January 25th, 2011
NASA It's All About Image Win A Prize (Contest)
To encourage observations of NanoSail-D, Spaceweather.com is offering prizes for the best images of this historic, pioneering spacecraft in the amounts of $500 (grand prize), $300 (first prize) and $100 (second prize).
The contest is open to all types of images, including, but not limited to, telescopic captures of the sail to simple wide-field camera shots of solar sail flares. If NanoSail-D is in the field of view, the image is eligible for judging.
The solar sail is about the size of a large tent. It will be observable for approximately 70 to 120 days before it enters the atmosphere and disintegrates. The contest continues until NanoSail-D re-enters Earth's atmosphere.

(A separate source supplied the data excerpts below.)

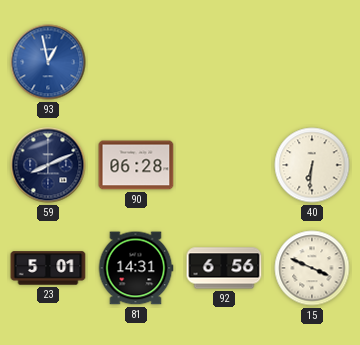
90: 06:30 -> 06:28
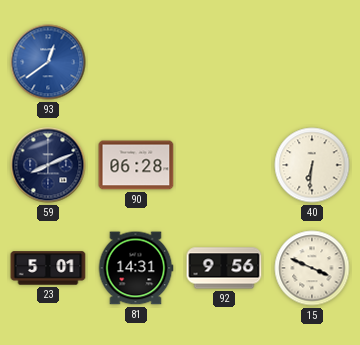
93: 12:58 -> 12:39
92: 6:56 -> 9:56
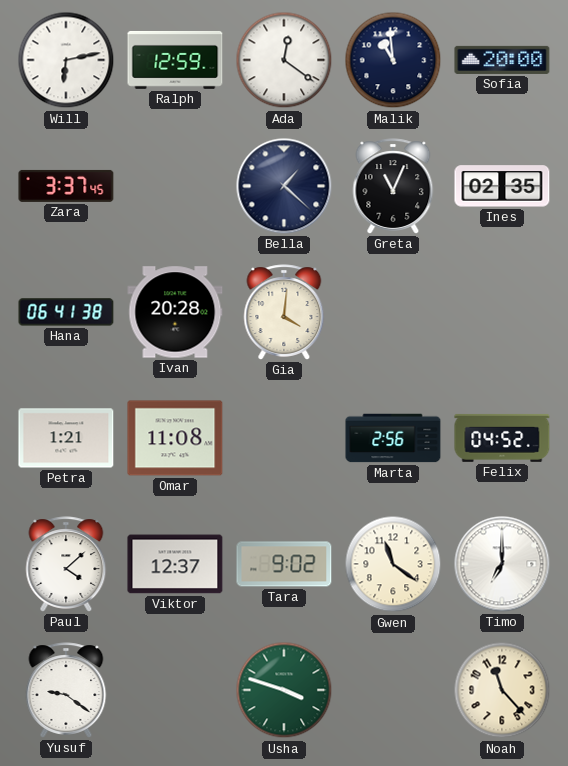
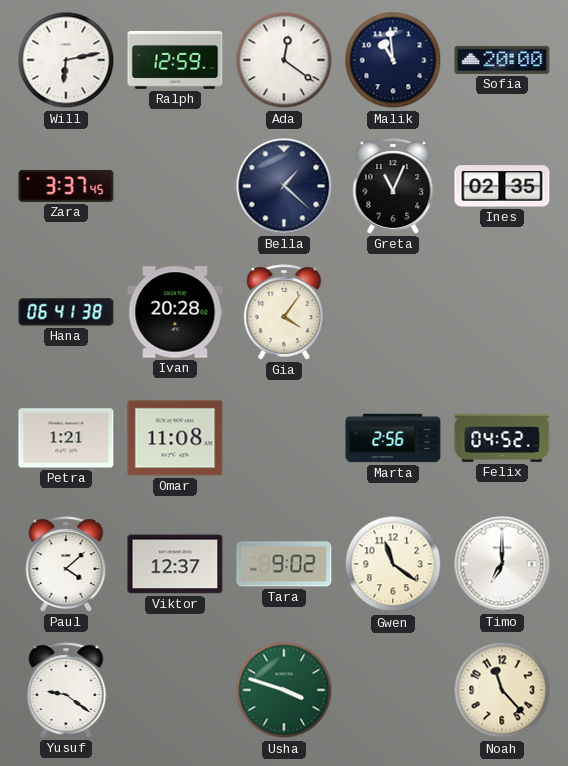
Gia: 4:01 -> 4:06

NanoSail-D will be a target of interest to both novice and veteran sky watchers. Experienced astrophotographers will want to take the first-ever telescopic pictures of a solar sail unfurled in space. Backyard stargazers, meanwhile, will marvel at the solar sail flares -- brief but intense flashes of light caused by sunlight glinting harmlessly from the surface of the sail.

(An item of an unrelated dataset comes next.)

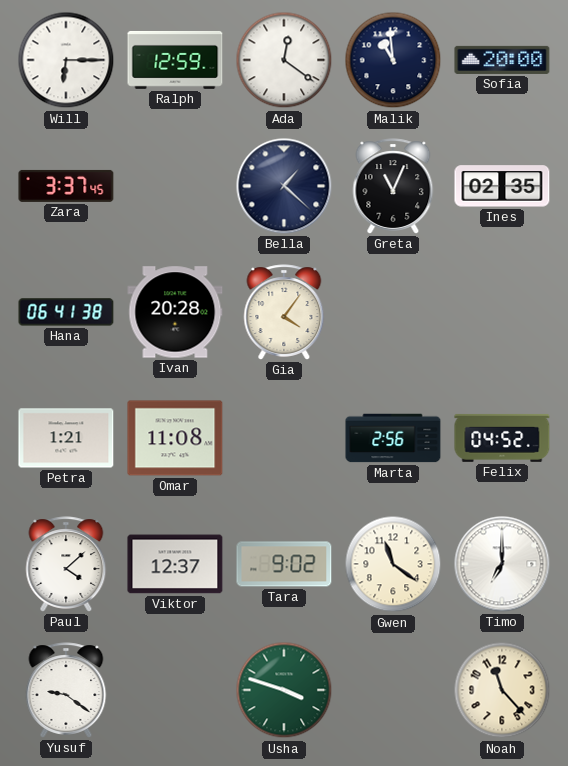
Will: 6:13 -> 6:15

NanoSail-D could be five to 10 times as bright as the planet Venus, especially later in the mission when the sail descends to lower orbits. The NanoSail-D satellite was jointly designed and built by NASA engineers from the agency's Marshall Space Flight Center in Huntsville, Alabama, and NASA's Ames Research Center in Moffett Field, California.
Key sail design support was provided by ManTech/NeXolve Corp. in Huntsville. The NanoSail-D experiment is managed by Marshall. It is jointly sponsored by the Army Space and Missile Defense Command, the Von Braun Center for Science and Innovation and Dynetics Inc., all located in Huntsville.